Unexpectedly in the 1970s, some evolutionary geologists began to reject Lyell’s uniformitarian dogma of slow, gradual geological change and return to the ideas of some of the catastrophists of the early 1800s. They began to see evidence of catastrophism in the rocks and to expose the truth of what Lyell said in 1827: “It is almost superfluous to remind the reader that they who have a theory to establish, may easily overlook facts which bear against them, and, unconscious of their own partiality, dwell exclusively on what tends to support their opinions.” Lyell was guilty of doing exactly that.

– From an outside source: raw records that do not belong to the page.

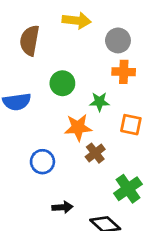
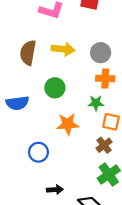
yellow arrow: (77, 21) -> (63, 49), moved
green star: (99, 102) -> (96, 103), moved
brown cross: (95, 153) -> (104, 145), moved

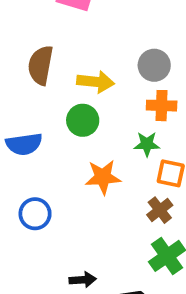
yellow arrow: (63, 49) -> (96, 82), moved
blue circle: (38, 152) -> (35, 214), moved

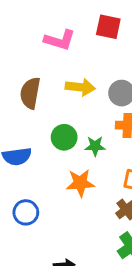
yellow arrow: (96, 82) -> (80, 87), moved
green star: (147, 144) -> (95, 146), moved

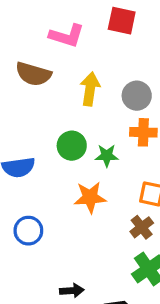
yellow arrow: (80, 87) -> (90, 89), turned -88
brown semicircle: (30, 93) -> (33, 74), moved, turned -84

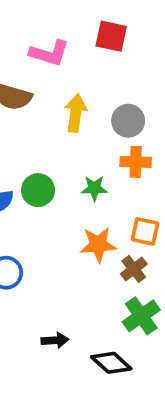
green circle: (72, 146) -> (38, 190), moved
orange star: (90, 197) -> (98, 245), moved

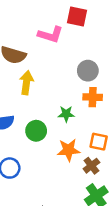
pink L-shape: (49, 53) -> (51, 35), moved
yellow arrow: (76, 113) -> (26, 83), moved
green circle: (38, 190) -> (36, 131), moved

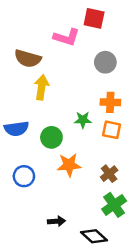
gray circle: (88, 71) -> (105, 62), moved
orange square: (99, 142) -> (112, 130), moved
orange star: (69, 150) -> (69, 165), moved

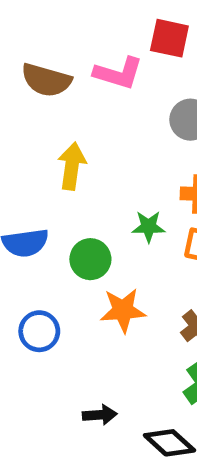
brown semicircle: (28, 58) -> (46, 80), moved

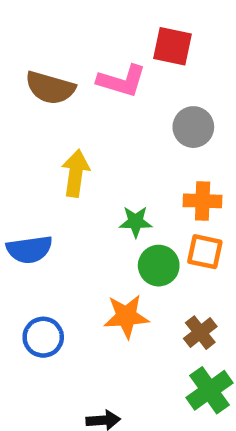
green star: (149, 227) -> (136, 222), moved
green circle: (90, 259) -> (159, 266), moved

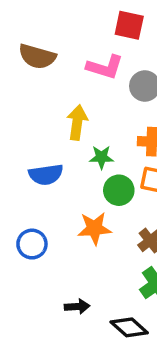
pink L-shape: (122, 81) -> (105, 67), moved
yellow arrow: (76, 173) -> (77, 122), moved
blue semicircle: (29, 249) -> (46, 175), moved

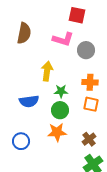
brown semicircle: (37, 57) -> (24, 33), turned -95
green circle: (119, 190) -> (60, 110), moved

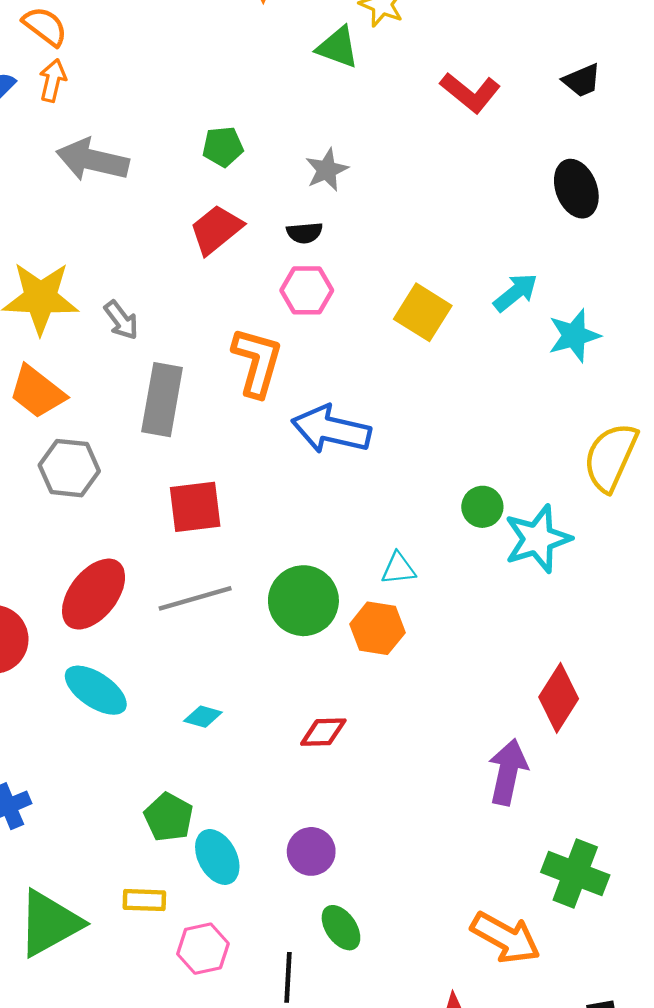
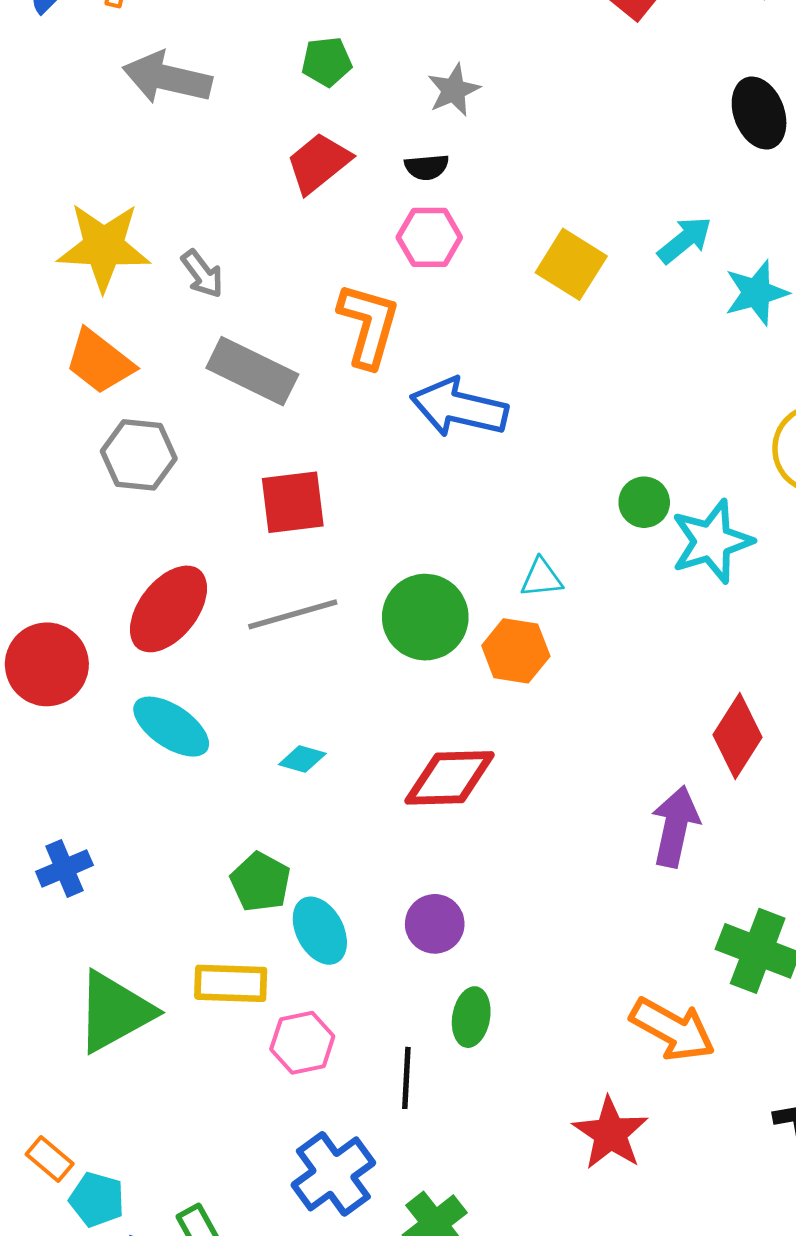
gray rectangle: (162, 400) -> (252, 371), turned -74
red diamond: (323, 732) -> (450, 778), size x1.6
yellow rectangle: (144, 900) -> (231, 983), size x1.4
green ellipse: (341, 928) -> (471, 1017), turned 45

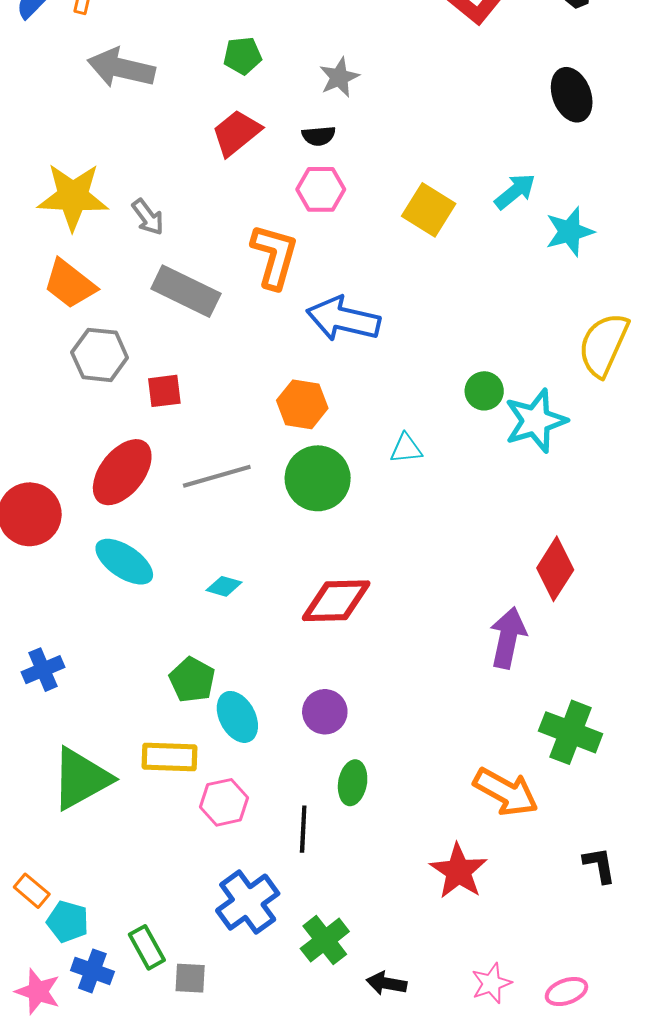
red square: (293, 502) -> (164, 391), moved, size x0.7
orange hexagon: (516, 651) -> (302, 404), moved

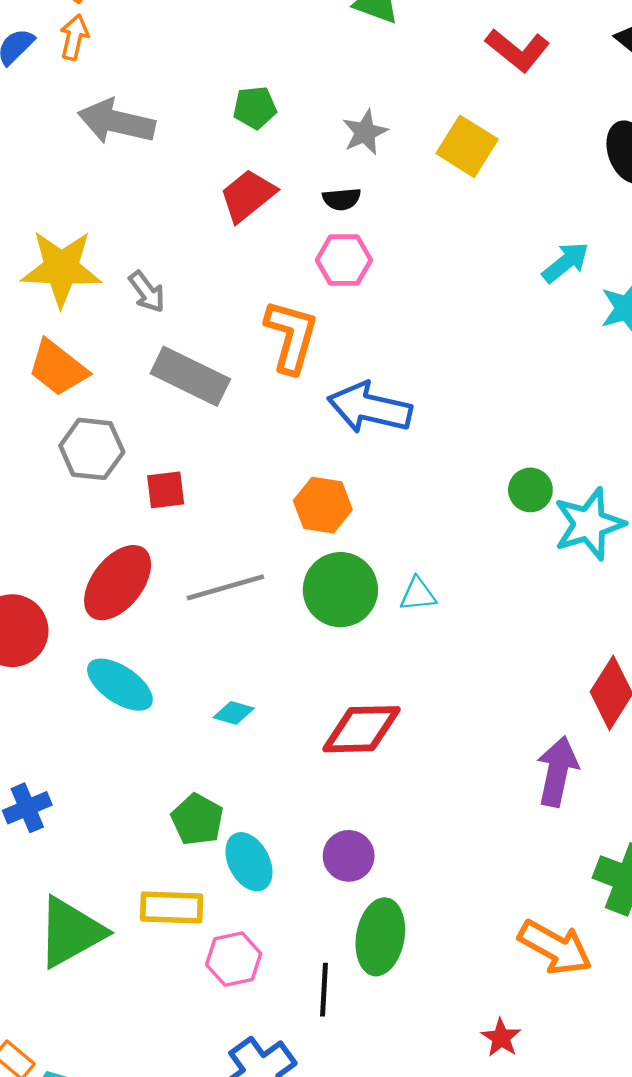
yellow square: (429, 210) -> (467, 146), moved
cyan triangle: (406, 449) -> (418, 594), moved
green ellipse: (353, 783) -> (380, 937), size x1.5
red star: (458, 871) -> (501, 1038), size x0.6

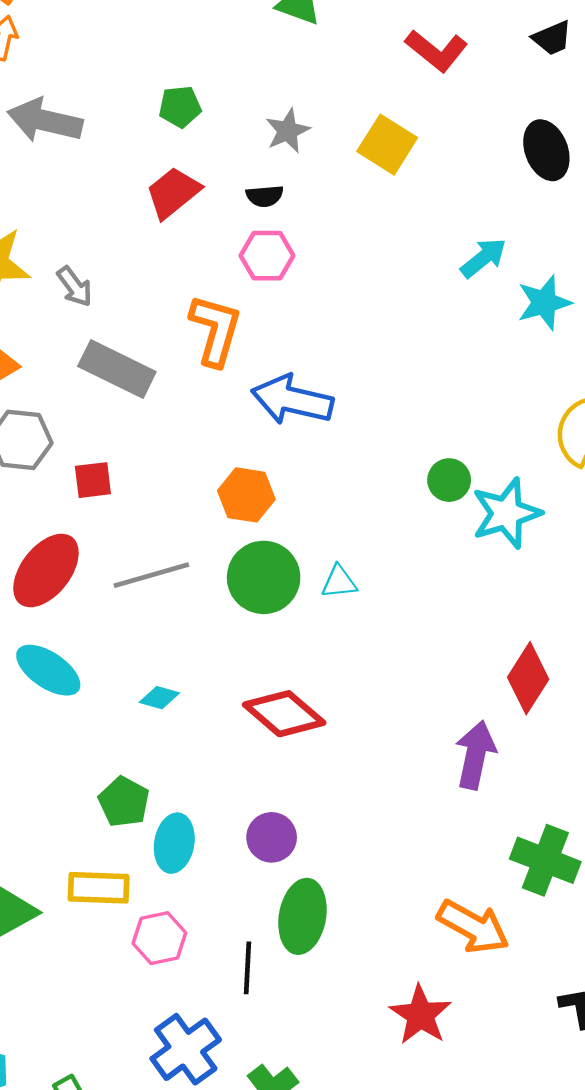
red diamond: (362, 729) -> (284, 714), turned 42
cyan ellipse: (249, 862) -> (174, 843), turned 38
red star: (501, 1038) -> (420, 1015), size x1.6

One of the leading “neocatastrophists” was Dr. Derek Ager (1923–1993), a well-known, British geology professor at Swansea University in Wales. Referring to geology in the early nineteenth century, Ager says,
"My excuse for this lengthy and amateur digression into history is that I have been trying to show how I think geology got into the hands of the theoreticians [i.e., uniformitarians] who were conditioned by the social and political history of their day more than by observations in the field. . . . In other words, we have allowed ourselves to be brainwashed into avoiding any interpretation of the past that involves extreme and what might be termed “catastrophic” processes."

Gould said,
"Gradualism was never “proved from the rocks” by Lyell and Darwin, but was rather imposed as a bias upon nature. . . . [It] has had a profoundly negative impact by stifling hypotheses and by closing the minds of a profession toward reasonable empirical alternatives to the dogma of gradualism. . . . Lyell won with rhetoric what he could not carry with data."

Lyell’s uniformitarianism was wrong, and the world has been brainwashed with a lie."